For science funders to maximize their investment, they must be open to the risks inherent in the scientific process, and free themselves from the tyranny of high (and invariant) review scores and spurious impact metrics. Funders are the primary driver of behavioral change, and the Foundation has found that an ad hoc approach allows it to effectively manage the sociological factors that impede transformative research. This requires leadership to recognize the subjectivity behind the scientific enterprise and adopt a less risk-averse approach. In the same way that Sir John viewed financial risk as a necessary component of success (famously stating that 33% of his investments failed, 33% broke even, and the remaining 33% exceeded his investment), I have found the Foundation Board members are tolerant of uncertainty and even programmatic failure in pursuit of Sir John’s goals. This commitment empowers Foundation staff to proactively develop and endorse initiatives that could not find support through traditional funding sources using a value-based approach to discovery-based science.
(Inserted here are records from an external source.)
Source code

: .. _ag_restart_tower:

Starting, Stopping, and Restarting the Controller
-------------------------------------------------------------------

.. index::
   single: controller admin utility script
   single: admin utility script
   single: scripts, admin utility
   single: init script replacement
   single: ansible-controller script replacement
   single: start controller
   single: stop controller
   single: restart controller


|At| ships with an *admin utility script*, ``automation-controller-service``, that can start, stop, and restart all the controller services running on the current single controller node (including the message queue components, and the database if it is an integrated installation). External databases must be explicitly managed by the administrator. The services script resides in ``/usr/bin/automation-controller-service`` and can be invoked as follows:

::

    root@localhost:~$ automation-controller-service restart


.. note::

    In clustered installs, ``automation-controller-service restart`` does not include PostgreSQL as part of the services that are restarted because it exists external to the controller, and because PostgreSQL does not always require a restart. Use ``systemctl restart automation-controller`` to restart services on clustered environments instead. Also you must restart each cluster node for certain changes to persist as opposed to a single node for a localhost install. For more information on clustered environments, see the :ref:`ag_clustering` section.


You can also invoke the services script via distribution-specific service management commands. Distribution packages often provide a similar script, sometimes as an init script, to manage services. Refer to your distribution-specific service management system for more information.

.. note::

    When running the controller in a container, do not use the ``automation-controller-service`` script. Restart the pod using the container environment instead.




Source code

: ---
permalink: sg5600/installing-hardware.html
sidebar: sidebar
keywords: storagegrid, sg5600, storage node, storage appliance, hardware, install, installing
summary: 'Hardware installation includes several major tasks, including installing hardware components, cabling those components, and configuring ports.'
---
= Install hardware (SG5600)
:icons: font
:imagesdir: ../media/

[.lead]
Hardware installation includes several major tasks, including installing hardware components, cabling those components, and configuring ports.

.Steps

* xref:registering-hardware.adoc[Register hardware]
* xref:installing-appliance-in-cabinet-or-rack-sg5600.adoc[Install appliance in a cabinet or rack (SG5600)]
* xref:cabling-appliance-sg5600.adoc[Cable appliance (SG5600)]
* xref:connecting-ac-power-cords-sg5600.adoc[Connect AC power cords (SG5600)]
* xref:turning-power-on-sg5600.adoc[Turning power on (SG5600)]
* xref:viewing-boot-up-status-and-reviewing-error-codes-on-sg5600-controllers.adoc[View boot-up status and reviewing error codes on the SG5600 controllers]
A great example of the kind of work we uniquely fund is the Boundaries of Life Initiative, a $13M investment with Nathan Wolfe at Global Viral that is looking for evidence that life evolved more than once on earth. If it succeeds and shows that some forms of life evolved independently and persist to this day (perhaps with radically different biochemistries), this finding would radically alter our definition of life as well as our expectations for the fecundity of the universe. While many reviewers are skeptical, and the Foundation is absorbing tremendous risk, this effort is very much in the spirit of Sir John’s vision, who stated that it could take us hundreds of years before we see measurable gains in spiritual progress. In some sense, while we do not know how long it may take to have success (if ever!), short-term losses are expected, and the greater risk for us is that we lose the contrarian spirit. With time, such research has the potential to transform our knowledge of creation as well as our understanding of who we are and our place in the cosmos. We hope that other funders, like us, will stay curious as we advance the frontiers of a “rich future of boundless possibilities.”
Kevin Arnold, Ph.D Biochemistry from the University of Wisconsin, Madison, is a Program Officer at the John Templeton Foundation. He oversees funding in the Genetics portfolio, which is focused on discovering epigenetic mechanisms underlying the transgenerational inheritance of disease. Kevin also contributes to the Life Sciences portfolio, specifically Big Questions on the contingency of life and the emergence of agency across broad levels of organization.
“The opinions expressed in this article are those of the author and do not necessarily reflect the views of the John Templeton Foundation.”